A bulk of the Whitko heavy lifting in the first half came from Brett Sickafoose, who scored all 17 of his points in two uniforms. Starting in his No. 2 uni, a bloody hand and some residual on his uniform left him to find No. 40 in the dressing room, but didn’t stop him from the breakout first half. Sickafoose was 6-7 from the floor, missing just one three in three attempts and making all three of his free throws.
As Valley found a way to curtail Sickafoose, River West continued to rise, dropping a season-high 31 points on 11-19 shooting. West drilled both of the threes when Valley crept back into the game, and continued to pour it on. West hit 5-9 threes, was 4-4 from the line and also added 10 rebounds and two steals in the masterful performance.
The third head of Whitko’s monster, Spencer Sroufe, was mired in foul trouble all night and wound up with just four points, but had seven rebounds, three blocks and disrupted a handful of others.

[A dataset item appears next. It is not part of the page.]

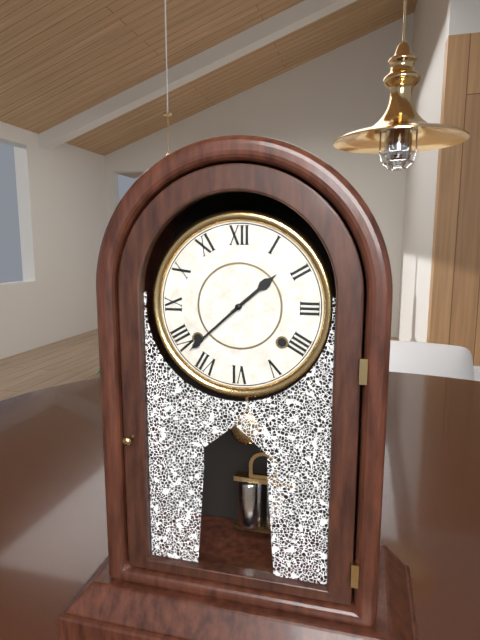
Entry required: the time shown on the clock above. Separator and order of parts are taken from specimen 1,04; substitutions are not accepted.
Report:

Valley’s early philosophy of shoot it, and shoot it often once again brought the stigma of miss it and chase, as the slow start forced Valley to chase more than it wanted. A 9-21 three-point shooting night was a marked improvement over its recent losses, but just 35 percent from the floor (17-49) and the frigid first quarter left Patrick still searching for answers.
“We have to attack the basket more instead of dribbling around 30 feet from the basket,” Patrick said. “I was proud of the way they played in the second half and how hard they worked. We finally got some movement and made them go man. With not enough timeouts and not a halftime to make adjustments, we tried, but we just stood out there and dribbled again. Tanner (Trippiedi) and Cam (Parker) need to be more aggressive going to the basket.”
Parkur Dalrymple and Alex Morrison both finished with 11 points, Morrison adding eight rebounds in a quality effort inside. Trippiedi and Parker each hit three threes for their nine points.
The JV game went to Valley in a 52-38 final.
Whitko improves to 4-3 overall with a game Monday at East Noble while Valley limps into a matchup at Culver Tuesday with a 1-5 mark.